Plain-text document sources
◆ ◆ ◆ ◆ ◆
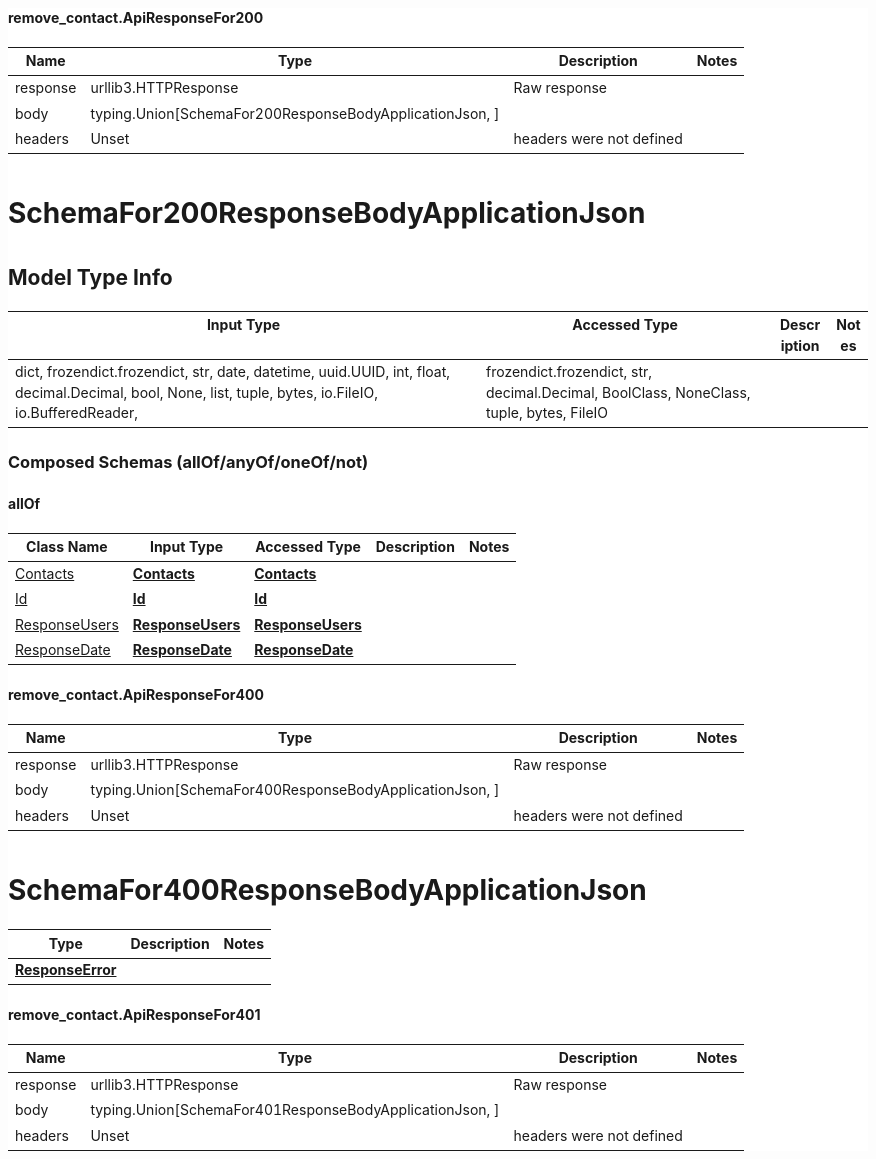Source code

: #### remove_contact.ApiResponseFor200
Name | Type | Description  | Notes
------------- | ------------- | ------------- | -------------
response | urllib3.HTTPResponse | Raw response |
body | typing.Union[SchemaFor200ResponseBodyApplicationJson, ] |  |
headers | Unset | headers were not defined |

# SchemaFor200ResponseBodyApplicationJson

## Model Type Info
Input Type | Accessed Type | Description | Notes
------------ | ------------- | ------------- | -------------
dict, frozendict.frozendict, str, date, datetime, uuid.UUID, int, float, decimal.Decimal, bool, None, list, tuple, bytes, io.FileIO, io.BufferedReader,  | frozendict.frozendict, str, decimal.Decimal, BoolClass, NoneClass, tuple, bytes, FileIO |  | 

### Composed Schemas (allOf/anyOf/oneOf/not)
#### allOf
Class Name | Input Type | Accessed Type | Description | Notes
------------- | ------------- | ------------- | ------------- | -------------
[Contacts]({{complexTypePrefix}}Contacts.md) | [**Contacts**]({{complexTypePrefix}}Contacts.md) | [**Contacts**]({{complexTypePrefix}}Contacts.md) |  | 
[Id]({{complexTypePrefix}}Id.md) | [**Id**]({{complexTypePrefix}}Id.md) | [**Id**]({{complexTypePrefix}}Id.md) |  | 
[ResponseUsers]({{complexTypePrefix}}ResponseUsers.md) | [**ResponseUsers**]({{complexTypePrefix}}ResponseUsers.md) | [**ResponseUsers**]({{complexTypePrefix}}ResponseUsers.md) |  | 
[ResponseDate]({{complexTypePrefix}}ResponseDate.md) | [**ResponseDate**]({{complexTypePrefix}}ResponseDate.md) | [**ResponseDate**]({{complexTypePrefix}}ResponseDate.md) |  | 

#### remove_contact.ApiResponseFor400
Name | Type | Description  | Notes
------------- | ------------- | ------------- | -------------
response | urllib3.HTTPResponse | Raw response |
body | typing.Union[SchemaFor400ResponseBodyApplicationJson, ] |  |
headers | Unset | headers were not defined |

# SchemaFor400ResponseBodyApplicationJson
Type | Description  | Notes
------------- | ------------- | -------------
[**ResponseError**](../../models/ResponseError.md) |  | 


#### remove_contact.ApiResponseFor401
Name | Type | Description  | Notes
------------- | ------------- | ------------- | -------------
response | urllib3.HTTPResponse | Raw response |
body | typing.Union[SchemaFor401ResponseBodyApplicationJson, ] |  |
headers | Unset | headers were not defined |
◆ ◆ ◆ ◆ ◆
Directions for this task =
Could you rewrite the lines above as a numbered list, skipping every blank line and leaving out the pictures?

Reply to the exercise =
1. Source code
2. : #### remove_contact.ApiResponseFor200
3. Name | Type | Description  | Notes
4. ------------- | ------------- | ------------- | -------------
5. response | urllib3.HTTPResponse | Raw response |
6. body | typing.Union[SchemaFor200ResponseBodyApplicationJson, ] |  |
7. headers | Unset | headers were not defined |
8. # SchemaFor200ResponseBodyApplicationJson
9. ## Model Type Info
10. Input Type | Accessed Type | Description | Notes
11. ------------ | ------------- | ------------- | -------------
12. dict, frozendict.frozendict, str, date, datetime, uuid.UUID, int, float, decimal.Decimal, bool, None, list, tuple, bytes, io.FileIO, io.BufferedReader,  | frozendict.frozendict, str, decimal.Decimal, BoolClass, NoneClass, tuple, bytes, FileIO |  | 
13. ### Composed Schemas (allOf/anyOf/oneOf/not)
14. #### allOf
15. Class Name | Input Type | Accessed Type | Description | Notes
16. ------------- | ------------- | ------------- | ------------- | -------------
17. [Contacts]({{complexTypePrefix}}Contacts.md) | [**Contacts**]({{complexTypePrefix}}Contacts.md) | [**Contacts**]({{complexTypePrefix}}Contacts.md) |  | 
18. [Id]({{complexTypePrefix}}Id.md) | [**Id**]({{complexTypePrefix}}Id.md) | [**Id**]({{complexTypePrefix}}Id.md) |  | 
19. [ResponseUsers]({{complexTypePrefix}}ResponseUsers.md) | [**ResponseUsers**]({{complexTypePrefix}}ResponseUsers.md) | [**ResponseUsers**]({{complexTypePrefix}}ResponseUsers.md) |  | 
20. [ResponseDate]({{complexTypePrefix}}ResponseDate.md) | [**ResponseDate**]({{complexTypePrefix}}ResponseDate.md) | [**ResponseDate**]({{complexTypePrefix}}ResponseDate.md) |  | 
21. #### remove_contact.ApiResponseFor400
22. Name | Type | Description  | Notes
23. ------------- | ------------- | ------------- | -------------
24. response | urllib3.HTTPResponse | Raw response |
25. body | typing.Union[SchemaFor400ResponseBodyApplicationJson, ] |  |
26. headers | Unset | headers were not defined |
27. # SchemaFor400ResponseBodyApplicationJson
28. Type | Description  | Notes
29. ------------- | ------------- | -------------
30. [**ResponseError**](../../models/ResponseError.md) |  | 
31. #### remove_contact.ApiResponseFor401
32. Name | Type | Description  | Notes
33. ------------- | ------------- | ------------- | -------------
34. response | urllib3.HTTPResponse | Raw response |
35. body | typing.Union[SchemaFor401ResponseBodyApplicationJson, ] |  |
36. headers | Unset | headers were not defined |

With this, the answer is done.